In the corner of my parents’ office is a small computer acting as a file and email server. It’s a little workhorse that’s been going for ages, but late last year it started turning itself off. Mum and Dad would arrive in the morning and find it inexplicably lightless, despite no power cuts.
I tracked it down to the weekly full HD-clone backup, and could at least reproduce the problem: the machine just conked out, with no blue-screen or anything in the windows event log. This suggested it was hardware-related, and there were a few possibilities, the most likely being one of the hard drives. I tried running full sector scans, but it conked out halfway through. I took them away, but found no errors. The next most likely cause (I thought) was the power supply. So I replaced that and the next backup promptly reported sector errors on one of the hard drives. So I replaced that too, and the backup completed – yay!
A week later: same problem.
So I swapped out the RAM. No difference. At this point I was starting to think it must be Random Motherboard Crap. Sometimes you get a problem you can’t trace, so you replacing the motherboard+cpu, and everything’s ok but for the lingering feeling that maybe you missed something. In this case, I would indeed have missed something if I’d replaced the lot.

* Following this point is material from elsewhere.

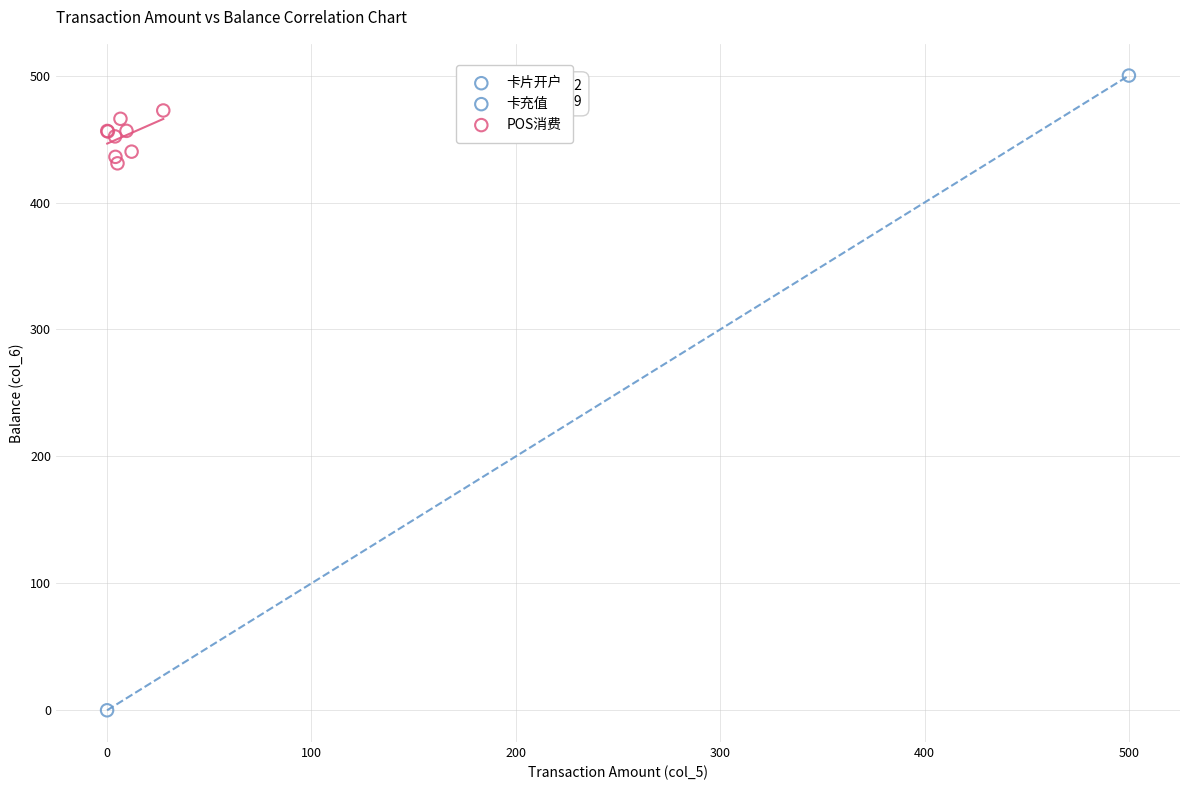

What are all the series names shown in the legend?

卡片开户, 卡充值, POS消费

Last week I sent an email around to various friends, asking if they had any other thoughts. My friend Ben got back to me the same evening with a list of things to try, one of which was a stress test – did it fall over under high cpu load? I tried Prime95 last night and the machine fell over in minutes – far less time than the backup typically took to take down the system. It was pretty late by this point, so I stopped for the night and while driving home suddenly realised the incredibly obvious possiblity.
This evening I ran the old-school Motherboard Monitor, and watched as the stress test took the CPU temperature up to 105 degrees celcius. 105 degrees! That is a ridiculously high temperature for a non-ancient CPU. So I took a look inside, really really hoping I hadn’t somehow missed the CPU fan having fallen off, or something. No – the fan was in place and still going, but there was a bit of dust clogging the heatsink. I vacuumed it up and re-ran the stress test.
It peaked at 66. A not-crazy amount of dust had increased the temperature by 40 degrees! It survived the stress test without issue, and is currently running a full backup for the first time in months1.
I’m a little annoyed I didn’t think of this. Overheating used to be the go-to problem for random shutdowns, but modern computers run so cool that it’s now pretty uncommon. But it shouldn’t have taken me four months to figure it out. Oh well, at least they’ve got a shiny new power supply.
How come the backup completed that once? Could be chance, but I bet I left the side of the case off, having just installed the new drive. Still didn’t twig, though.
I think Ben was thinking ‘overheating’, but didn’t want to say it so bluntly so I wouldn’t feel bad. He’s subtle that way. Thanks, Ben!
- not quite so bad as it sounds – the important files were being backed up online, but this is far from optimal. Golden rule of backups is always have two systems, because one of them will always be broken at the critical moment [↩]